Accepted submission by Fnord666 at 2025-05-09 18:16:53
Security

Curl project founder snaps over deluge of time-sucking AI slop bug reports [theregister.com]

Curl project founder Daniel Stenberg is fed up with of the deluge of AI-generated "slop" bug reports and recently introduced a checkbox to screen low-effort submissions that are draining maintainers' time.

Stenberg said the amount of time it takes project maintainers to triage each AI-assisted vulnerability report made via HackerOne, only for them to be deemed invalid, is tantamount to a DDoS attack on the project.

From now on, every HackerOne report claiming to have found a bug in curl, a command-line tool and library for transferring data with URLs, must disclose whether AI was used to generate the submission.

If selected, the bug reporter can expect a barrage of follow-up questions demanding a stream of proof that the bug is genuine before the curl team spends time on verifying it.

"We now ban every reporter instantly who submits reports we deem AI slop," Stenberg added. "A threshold has been reached. We are effectively being DDoSed. If we could, we would charge them for this waste of our time."

Citing a specific recent report that "pushed [him] over the limit," Stenberg said via LinkedIn: "That's it. I've had it. I'm putting my foot down on this craziness."

[...] Generative AI tools have allowed low-skilled individuals with an awareness of bug bounty programs to quickly file reports based on AI-generated content in the hope they can cash in on the rewards they offer.

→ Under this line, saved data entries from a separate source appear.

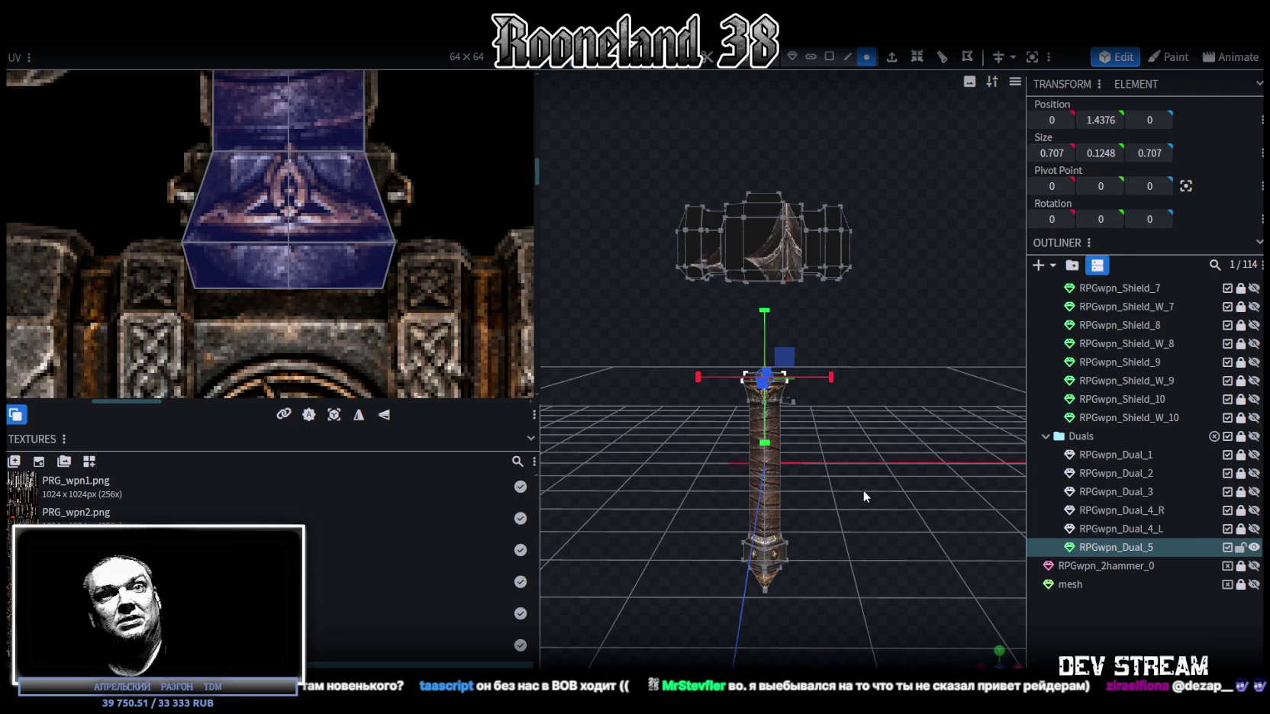
pyautogui.moveTo(860, 469)
pyautogui.mouseDown()
pyautogui.moveTo(863, 383)
pyautogui.moveTo(889, 415)
pyautogui.moveTo(840, 437)
pyautogui.moveTo(860, 137)
pyautogui.mouseUp()
pyautogui.click(829, 55)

However, Stenberg said that it is not just the newbies and grifters using AI to chance their luck on a bounty program – those with a degree of reputation are also getting in on the act.

The report that pushed the project founder over the edge was made two days ago and was a textbook AI-generated submission.

It was pitched as "a novel exploit leveraging stream dependency cycles in the HTTP/3 protocol stack was discovered, resulting in memory corruption and potential denial-of-service or remote code execution scenarios."

Ultimately, though, it was found to refer to nonexistent functions.